Work order. Nothing in the records may be altered. Repeat them in full.

Material for this task.

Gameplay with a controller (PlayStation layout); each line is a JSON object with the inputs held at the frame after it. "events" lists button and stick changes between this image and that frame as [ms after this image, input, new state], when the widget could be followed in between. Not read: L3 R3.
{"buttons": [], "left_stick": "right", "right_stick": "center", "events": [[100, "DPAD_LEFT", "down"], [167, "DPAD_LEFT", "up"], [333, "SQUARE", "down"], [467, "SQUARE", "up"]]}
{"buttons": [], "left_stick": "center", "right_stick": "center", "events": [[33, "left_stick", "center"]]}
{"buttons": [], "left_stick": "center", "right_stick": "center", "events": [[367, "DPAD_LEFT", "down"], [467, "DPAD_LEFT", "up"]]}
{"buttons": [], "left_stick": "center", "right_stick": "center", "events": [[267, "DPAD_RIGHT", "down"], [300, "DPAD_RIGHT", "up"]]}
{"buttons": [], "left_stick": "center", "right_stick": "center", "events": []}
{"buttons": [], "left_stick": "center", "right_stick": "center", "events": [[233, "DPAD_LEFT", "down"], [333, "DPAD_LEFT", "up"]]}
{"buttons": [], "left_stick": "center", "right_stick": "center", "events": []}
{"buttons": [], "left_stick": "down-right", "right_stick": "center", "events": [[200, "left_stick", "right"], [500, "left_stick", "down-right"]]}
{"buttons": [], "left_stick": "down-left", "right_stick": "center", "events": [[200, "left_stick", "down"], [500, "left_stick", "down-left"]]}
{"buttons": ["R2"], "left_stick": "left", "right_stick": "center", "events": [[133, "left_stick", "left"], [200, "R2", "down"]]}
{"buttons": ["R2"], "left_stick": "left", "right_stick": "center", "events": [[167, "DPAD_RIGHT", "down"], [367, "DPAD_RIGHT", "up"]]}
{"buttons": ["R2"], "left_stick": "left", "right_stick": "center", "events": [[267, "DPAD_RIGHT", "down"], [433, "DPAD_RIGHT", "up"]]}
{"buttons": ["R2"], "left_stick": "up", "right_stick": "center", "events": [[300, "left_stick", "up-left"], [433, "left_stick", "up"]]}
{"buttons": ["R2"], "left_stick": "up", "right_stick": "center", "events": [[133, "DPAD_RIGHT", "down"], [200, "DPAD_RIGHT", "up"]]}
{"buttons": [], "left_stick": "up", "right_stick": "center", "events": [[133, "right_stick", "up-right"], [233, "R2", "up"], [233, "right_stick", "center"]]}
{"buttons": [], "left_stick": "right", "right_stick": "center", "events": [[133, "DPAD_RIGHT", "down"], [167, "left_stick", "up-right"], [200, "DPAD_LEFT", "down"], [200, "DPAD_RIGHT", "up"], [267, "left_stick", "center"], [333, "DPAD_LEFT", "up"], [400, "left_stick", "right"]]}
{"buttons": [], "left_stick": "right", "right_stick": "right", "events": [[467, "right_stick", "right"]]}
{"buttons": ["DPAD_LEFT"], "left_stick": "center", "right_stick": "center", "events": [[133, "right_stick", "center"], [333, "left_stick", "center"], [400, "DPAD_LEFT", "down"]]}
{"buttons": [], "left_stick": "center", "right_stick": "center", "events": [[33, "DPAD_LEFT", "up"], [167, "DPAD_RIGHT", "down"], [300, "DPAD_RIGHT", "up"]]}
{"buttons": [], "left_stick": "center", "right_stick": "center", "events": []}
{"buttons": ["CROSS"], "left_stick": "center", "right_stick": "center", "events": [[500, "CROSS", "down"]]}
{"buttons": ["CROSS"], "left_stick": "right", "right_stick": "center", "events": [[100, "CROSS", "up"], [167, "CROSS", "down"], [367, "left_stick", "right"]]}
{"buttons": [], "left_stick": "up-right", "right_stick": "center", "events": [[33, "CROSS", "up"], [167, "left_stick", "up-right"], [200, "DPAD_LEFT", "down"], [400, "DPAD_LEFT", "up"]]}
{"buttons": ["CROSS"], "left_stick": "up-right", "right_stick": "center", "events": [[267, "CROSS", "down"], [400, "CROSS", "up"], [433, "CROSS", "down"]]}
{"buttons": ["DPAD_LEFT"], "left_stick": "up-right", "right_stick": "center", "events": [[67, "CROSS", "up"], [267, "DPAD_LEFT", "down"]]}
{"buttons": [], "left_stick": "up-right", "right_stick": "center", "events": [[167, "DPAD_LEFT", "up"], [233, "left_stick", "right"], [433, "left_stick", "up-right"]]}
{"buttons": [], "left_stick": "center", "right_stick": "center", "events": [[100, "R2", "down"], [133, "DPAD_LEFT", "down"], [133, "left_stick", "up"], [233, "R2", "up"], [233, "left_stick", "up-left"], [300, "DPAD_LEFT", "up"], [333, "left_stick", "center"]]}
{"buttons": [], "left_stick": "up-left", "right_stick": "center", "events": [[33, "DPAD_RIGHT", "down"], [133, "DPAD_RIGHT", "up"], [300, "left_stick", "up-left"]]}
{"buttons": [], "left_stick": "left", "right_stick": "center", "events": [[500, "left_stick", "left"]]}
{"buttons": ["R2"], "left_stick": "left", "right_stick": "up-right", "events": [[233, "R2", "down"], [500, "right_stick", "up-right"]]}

Answer section.
Gameplay with a controller (PlayStation layout); each line is a JSON object with the inputs held at the frame after it. "events" lists button and stick changes between this image and that frame as [ms after this image, input, new state], when the widget could be followed in between. Not read: L3 R3.
{"buttons": [], "left_stick": "right", "right_stick": "center", "events": [[100, "DPAD_LEFT", "down"], [167, "DPAD_LEFT", "up"], [333, "SQUARE", "down"], [467, "SQUARE", "up"]]}
{"buttons": [], "left_stick": "center", "right_stick": "center", "events": [[33, "left_stick", "center"]]}
{"buttons": [], "left_stick": "center", "right_stick": "center", "events": [[367, "DPAD_LEFT", "down"], [467, "DPAD_LEFT", "up"]]}
{"buttons": [], "left_stick": "center", "right_stick": "center", "events": [[267, "DPAD_RIGHT", "down"], [300, "DPAD_RIGHT", "up"]]}
{"buttons": [], "left_stick": "center", "right_stick": "center", "events": []}
{"buttons": [], "left_stick": "center", "right_stick": "center", "events": [[233, "DPAD_LEFT", "down"], [333, "DPAD_LEFT", "up"]]}
{"buttons": [], "left_stick": "center", "right_stick": "center", "events": []}
{"buttons": [], "left_stick": "down-right", "right_stick": "center", "events": [[200, "left_stick", "right"], [500, "left_stick", "down-right"]]}
{"buttons": [], "left_stick": "down-left", "right_stick": "center", "events": [[200, "left_stick", "down"], [500, "left_stick", "down-left"]]}
{"buttons": ["R2"], "left_stick": "left", "right_stick": "center", "events": [[133, "left_stick", "left"], [200, "R2", "down"]]}
{"buttons": ["R2"], "left_stick": "left", "right_stick": "center", "events": [[167, "DPAD_RIGHT", "down"], [367, "DPAD_RIGHT", "up"]]}
{"buttons": ["R2"], "left_stick": "left", "right_stick": "center", "events": [[267, "DPAD_RIGHT", "down"], [433, "DPAD_RIGHT", "up"]]}
{"buttons": ["R2"], "left_stick": "up", "right_stick": "center", "events": [[300, "left_stick", "up-left"], [433, "left_stick", "up"]]}
{"buttons": ["R2"], "left_stick": "up", "right_stick": "center", "events": [[133, "DPAD_RIGHT", "down"], [200, "DPAD_RIGHT", "up"]]}
{"buttons": [], "left_stick": "up", "right_stick": "center", "events": [[133, "right_stick", "up-right"], [233, "R2", "up"], [233, "right_stick", "center"]]}
{"buttons": [], "left_stick": "right", "right_stick": "center", "events": [[133, "DPAD_RIGHT", "down"], [167, "left_stick", "up-right"], [200, "DPAD_LEFT", "down"], [200, "DPAD_RIGHT", "up"], [267, "left_stick", "center"], [333, "DPAD_LEFT", "up"], [400, "left_stick", "right"]]}
{"buttons": [], "left_stick": "right", "right_stick": "right", "events": [[467, "right_stick", "right"]]}
{"buttons": ["DPAD_LEFT"], "left_stick": "center", "right_stick": "center", "events": [[133, "right_stick", "center"], [333, "left_stick", "center"], [400, "DPAD_LEFT", "down"]]}
{"buttons": [], "left_stick": "center", "right_stick": "center", "events": [[33, "DPAD_LEFT", "up"], [167, "DPAD_RIGHT", "down"], [300, "DPAD_RIGHT", "up"]]}
{"buttons": [], "left_stick": "center", "right_stick": "center", "events": []}
{"buttons": ["CROSS"], "left_stick": "center", "right_stick": "center", "events": [[500, "CROSS", "down"]]}
{"buttons": ["CROSS"], "left_stick": "right", "right_stick": "center", "events": [[100, "CROSS", "up"], [167, "CROSS", "down"], [367, "left_stick", "right"]]}
{"buttons": [], "left_stick": "up-right", "right_stick": "center", "events": [[33, "CROSS", "up"], [167, "left_stick", "up-right"], [200, "DPAD_LEFT", "down"], [400, "DPAD_LEFT", "up"]]}
{"buttons": ["CROSS"], "left_stick": "up-right", "right_stick": "center", "events": [[267, "CROSS", "down"], [400, "CROSS", "up"], [433, "CROSS", "down"]]}
{"buttons": ["DPAD_LEFT"], "left_stick": "up-right", "right_stick": "center", "events": [[67, "CROSS", "up"], [267, "DPAD_LEFT", "down"]]}
{"buttons": [], "left_stick": "up-right", "right_stick": "center", "events": [[167, "DPAD_LEFT", "up"], [233, "left_stick", "right"], [433, "left_stick", "up-right"]]}
{"buttons": [], "left_stick": "center", "right_stick": "center", "events": [[100, "R2", "down"], [133, "DPAD_LEFT", "down"], [133, "left_stick", "up"], [233, "R2", "up"], [233, "left_stick", "up-left"], [300, "DPAD_LEFT", "up"], [333, "left_stick", "center"]]}
{"buttons": [], "left_stick": "up-left", "right_stick": "center", "events": [[33, "DPAD_RIGHT", "down"], [133, "DPAD_RIGHT", "up"], [300, "left_stick", "up-left"]]}
{"buttons": [], "left_stick": "left", "right_stick": "center", "events": [[500, "left_stick", "left"]]}
{"buttons": ["R2"], "left_stick": "left", "right_stick": "up-right", "events": [[233, "R2", "down"], [500, "right_stick", "up-right"]]}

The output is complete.